● **Your assignment**
Reproduce each entry exactly as it reads. Leave the images out.

(Records provided begins)

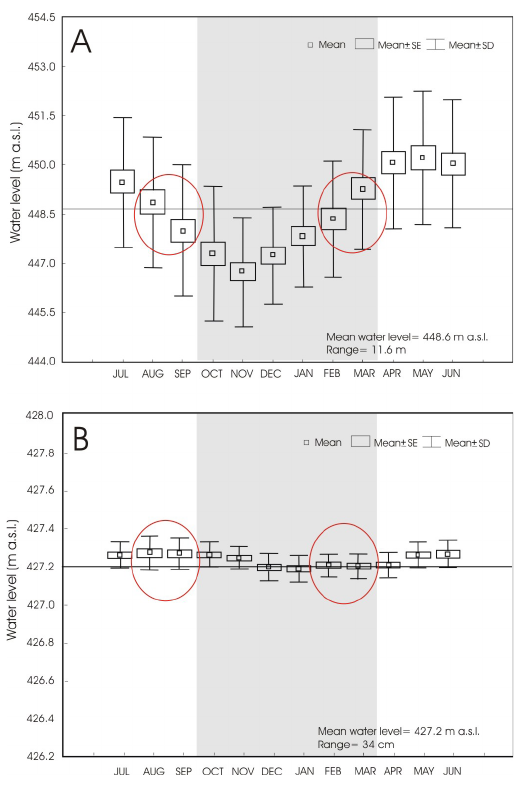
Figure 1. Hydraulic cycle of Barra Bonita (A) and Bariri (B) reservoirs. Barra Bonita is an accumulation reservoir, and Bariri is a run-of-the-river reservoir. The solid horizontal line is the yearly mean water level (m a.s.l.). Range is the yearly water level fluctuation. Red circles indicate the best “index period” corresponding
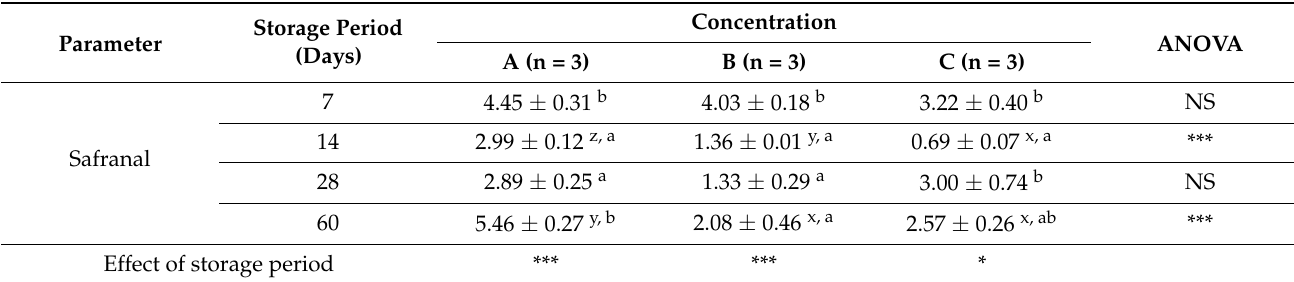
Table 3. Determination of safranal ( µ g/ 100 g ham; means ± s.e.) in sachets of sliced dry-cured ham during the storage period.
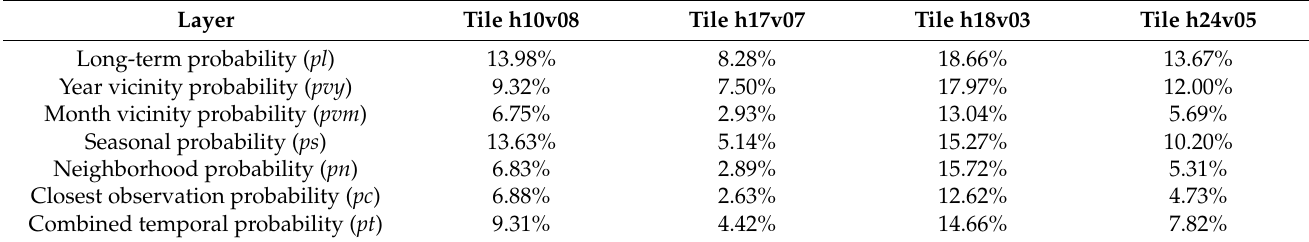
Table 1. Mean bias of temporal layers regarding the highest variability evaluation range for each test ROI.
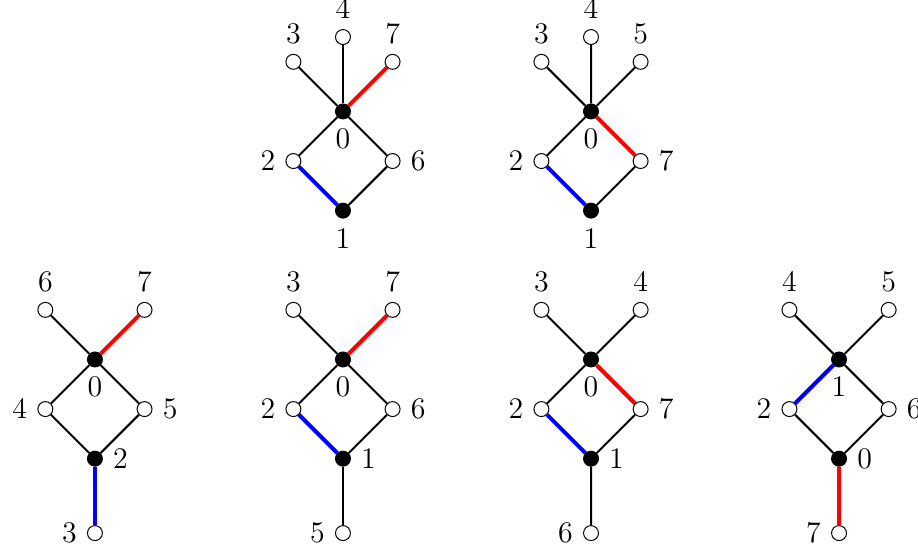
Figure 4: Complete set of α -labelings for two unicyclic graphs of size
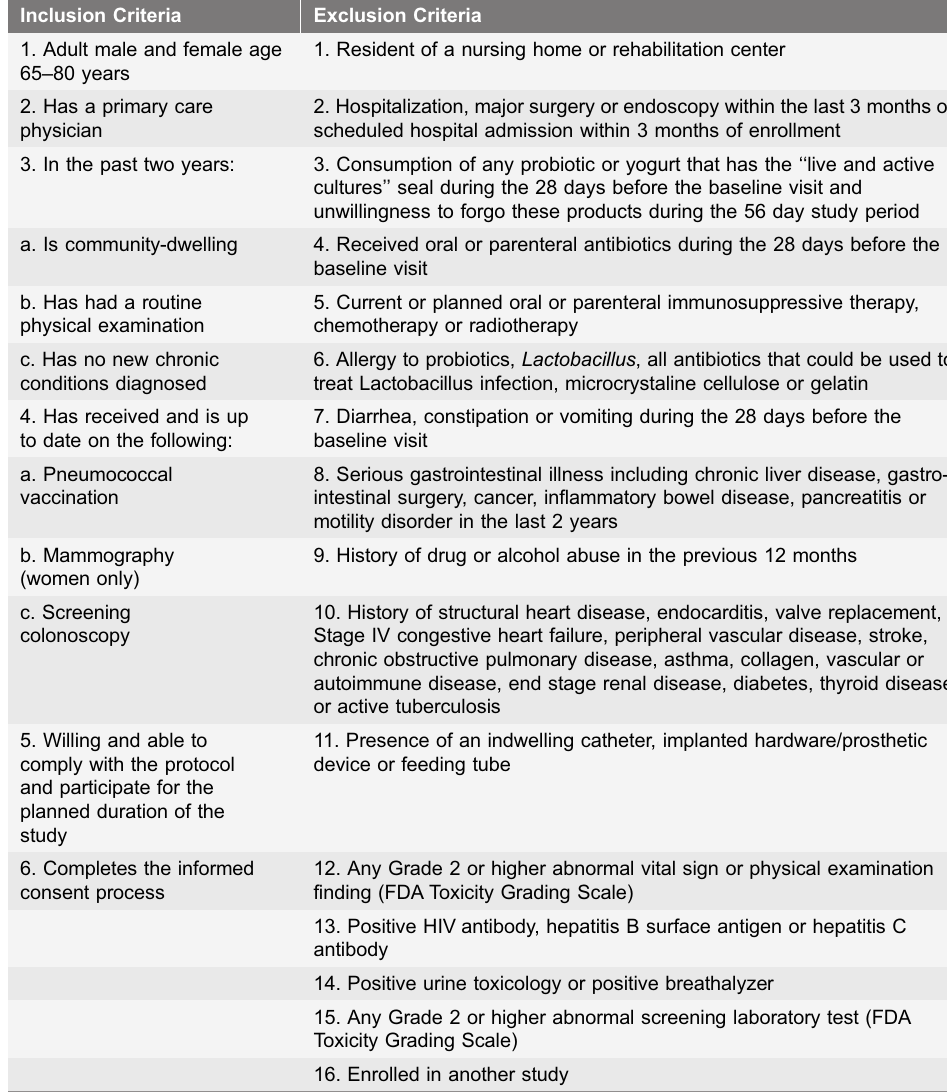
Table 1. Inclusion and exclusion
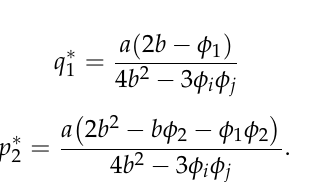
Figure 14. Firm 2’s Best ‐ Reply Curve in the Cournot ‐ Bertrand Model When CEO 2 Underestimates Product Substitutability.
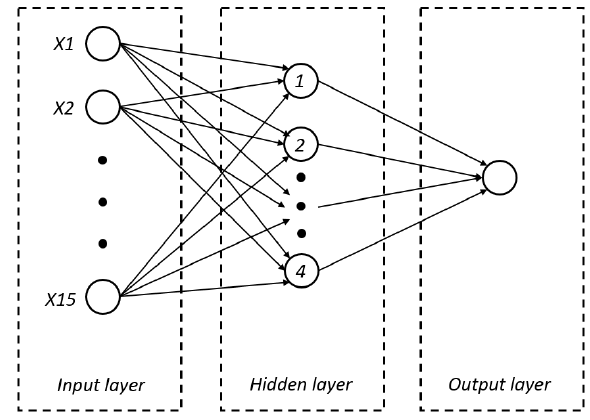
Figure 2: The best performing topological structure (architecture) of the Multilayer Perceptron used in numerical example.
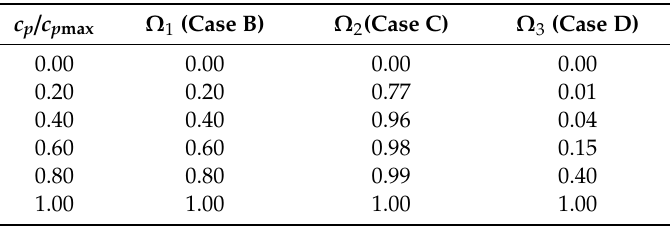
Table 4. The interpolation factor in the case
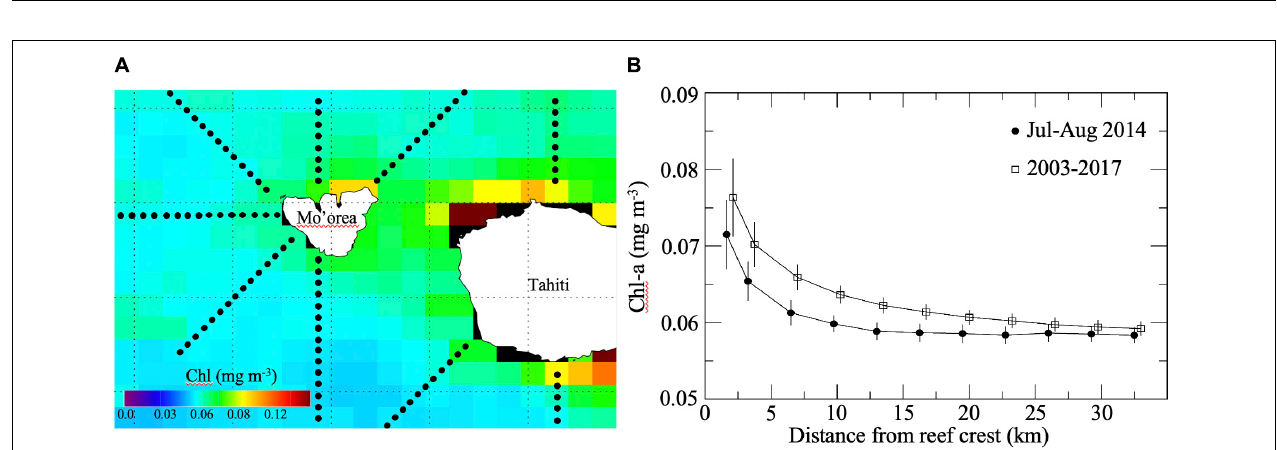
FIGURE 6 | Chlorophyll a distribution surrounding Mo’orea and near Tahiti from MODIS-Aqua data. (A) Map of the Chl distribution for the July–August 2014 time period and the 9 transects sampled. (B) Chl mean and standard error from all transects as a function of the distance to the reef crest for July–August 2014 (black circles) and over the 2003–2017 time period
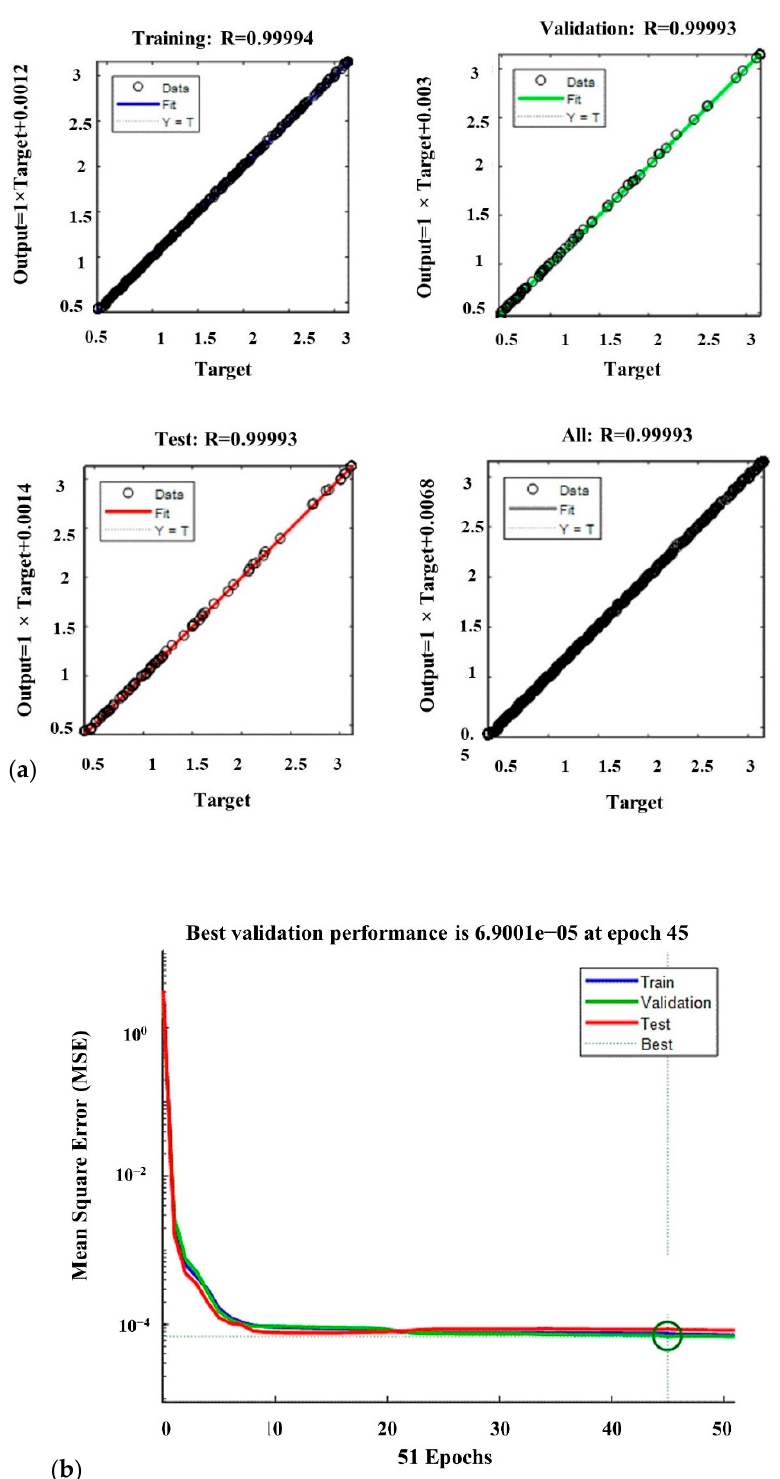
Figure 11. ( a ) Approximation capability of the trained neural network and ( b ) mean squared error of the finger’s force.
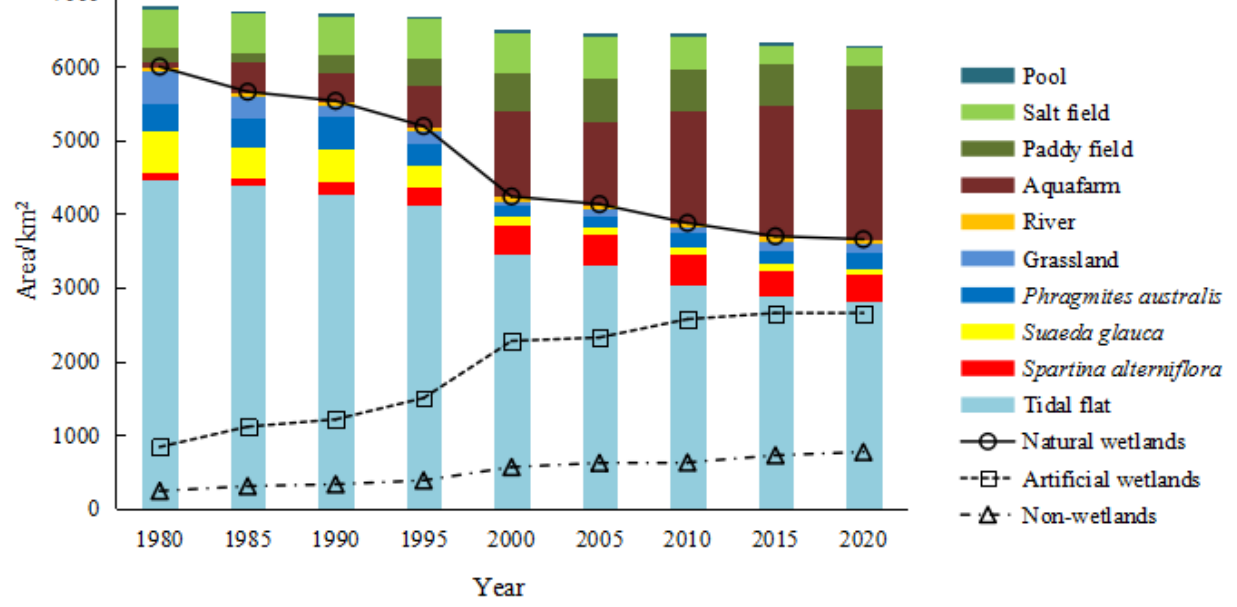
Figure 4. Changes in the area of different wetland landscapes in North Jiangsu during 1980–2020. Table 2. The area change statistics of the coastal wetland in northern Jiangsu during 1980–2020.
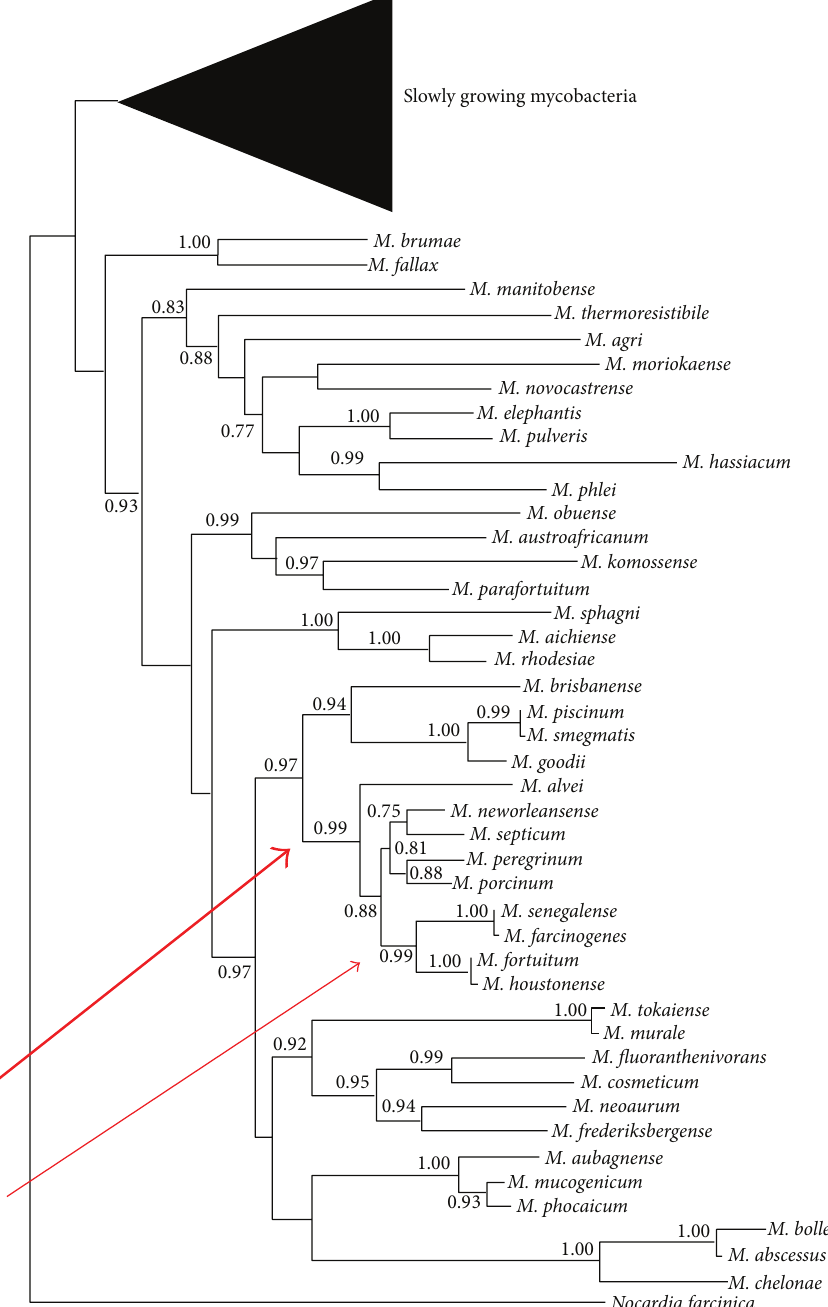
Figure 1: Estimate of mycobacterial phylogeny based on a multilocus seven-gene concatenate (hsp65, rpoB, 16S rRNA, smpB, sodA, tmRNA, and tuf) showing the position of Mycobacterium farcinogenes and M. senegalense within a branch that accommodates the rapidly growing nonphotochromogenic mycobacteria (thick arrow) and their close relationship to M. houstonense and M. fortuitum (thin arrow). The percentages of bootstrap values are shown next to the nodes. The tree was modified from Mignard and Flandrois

(Records provided ends)

● **Written response**
Figure 1. Hydraulic cycle of Barra Bonita (A) and Bariri (B) reservoirs. Barra Bonita is an accumulation reservoir, and Bariri is a run-of-the-river reservoir. The solid horizontal line is the yearly mean water level (m a.s.l.). Range is the yearly water level fluctuation. Red circles indicate the best “index period” corresponding
Table 3. Determination of safranal ( µ g/ 100 g ham; means ± s.e.) in sachets of sliced dry-cured ham during the storage period.
Table 1. Mean bias of temporal layers regarding the highest variability evaluation range for each test ROI.
Figure 4: Complete set of α -labelings for two unicyclic graphs of size
Table 1. Inclusion and exclusion
Figure 14. Firm 2’s Best ‐ Reply Curve in the Cournot ‐ Bertrand Model When CEO 2 Underestimates Product Substitutability.
Figure 2: The best performing topological structure (architecture) of the Multilayer Perceptron used in numerical example.
Table 4. The interpolation factor in the case
FIGURE 6 | Chlorophyll a distribution surrounding Mo’orea and near Tahiti from MODIS-Aqua data. (A) Map of the Chl distribution for the July–August 2014 time period and the 9 transects sampled. (B) Chl mean and standard error from all transects as a function of the distance to the reef crest for July–August 2014 (black circles) and over the 2003–2017 time period
Figure 11. ( a ) Approximation capability of the trained neural network and ( b ) mean squared error of the finger’s force.
Figure 4. Changes in the area of different wetland landscapes in North Jiangsu during 1980–2020. Table 2. The area change statistics of the coastal wetland in northern Jiangsu during 1980–2020.
Figure 1: Estimate of mycobacterial phylogeny based on a multilocus seven-gene concatenate (hsp65, rpoB, 16S rRNA, smpB, sodA, tmRNA, and tuf) showing the position of Mycobacterium farcinogenes and M. senegalense within a branch that accommodates the rapidly growing nonphotochromogenic mycobacteria (thick arrow) and their close relationship to M. houstonense and M. fortuitum (thin arrow). The percentages of bootstrap values are shown next to the nodes. The tree was modified from Mignard and Flandrois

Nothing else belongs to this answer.